Ele arregalou os olhos e me disse em tom professoral:

- Não são bandeiras. São estandartes!

Eu continuei…

- Beleza, fera, dá pra pedir para baixarem os estandartes?

Ele assim o fez. Apontei meu amigo trotskista e disse ao fardado que se identificasse para ele. A gente não sabia direito o que era a TFP, mas os companheiros da UBES sabiam e ficaram furibundos e acho que só não chegaram às vias de fato com o fardado porque viram que o deputado morria de rir do meu lado –  ele ficou vermelho de tanto rir.
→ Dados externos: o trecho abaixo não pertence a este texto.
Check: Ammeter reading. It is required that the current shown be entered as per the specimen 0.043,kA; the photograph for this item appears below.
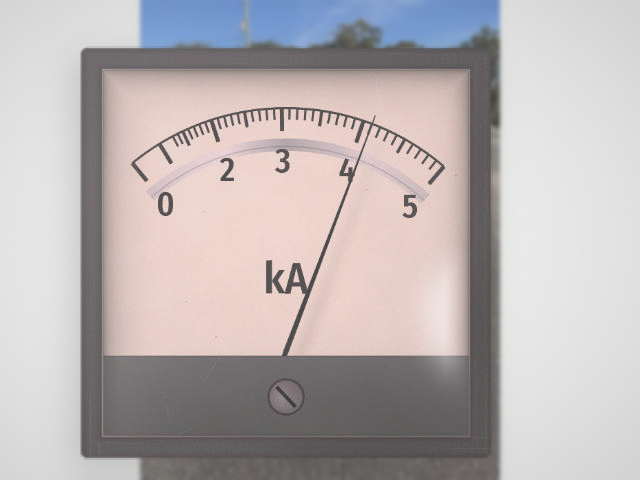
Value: 4.1,kA
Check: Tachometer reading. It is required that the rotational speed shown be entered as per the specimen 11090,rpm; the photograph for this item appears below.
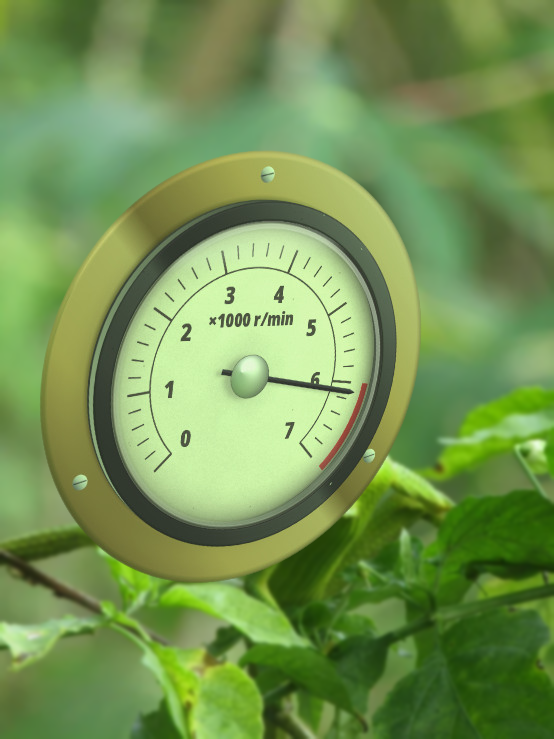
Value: 6100,rpm
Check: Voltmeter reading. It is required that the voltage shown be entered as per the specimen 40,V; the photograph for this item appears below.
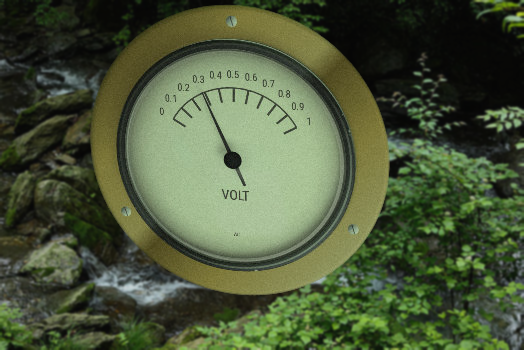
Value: 0.3,V
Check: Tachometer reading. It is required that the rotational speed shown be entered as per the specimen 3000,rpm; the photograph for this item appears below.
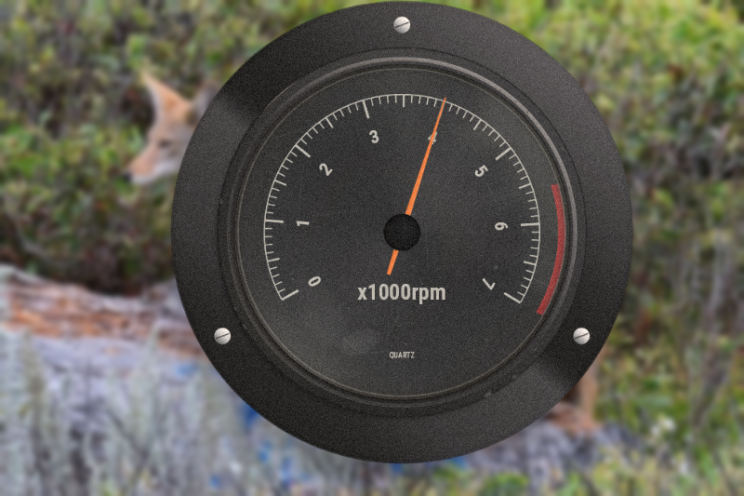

Bem, o moço da TFP se posicionou contra o projeto,  arrancando aplausos e gritos de “lindo!”. Nessa hora já estávamos em frente ao Pinguim. O deputado me deu um cartão e desceu do trio. Chamaram uma menina do cursinho que era vocalista de uma banda para puxar o hino nacional, que marcaria o fim do evento.

Dei-me por satisfeito e fiz um sinal para meu amigo que iria embora. Dei um pulo para fora do trio e fui andando para casa. Nunca mais veria aqueles companheiros da UBES. Meu Amigo passou em economia em São Paulo e nunca mais o encontrei, nem no Facebook, assim como nunca mais vi minha fita com o Supertramp em um dos lados. Fui embora leve, sabendo que tinha sido uma manhã inesquecível.

Ah, lembrei o nome do deputado… Ele se chamava Antonio Palocci.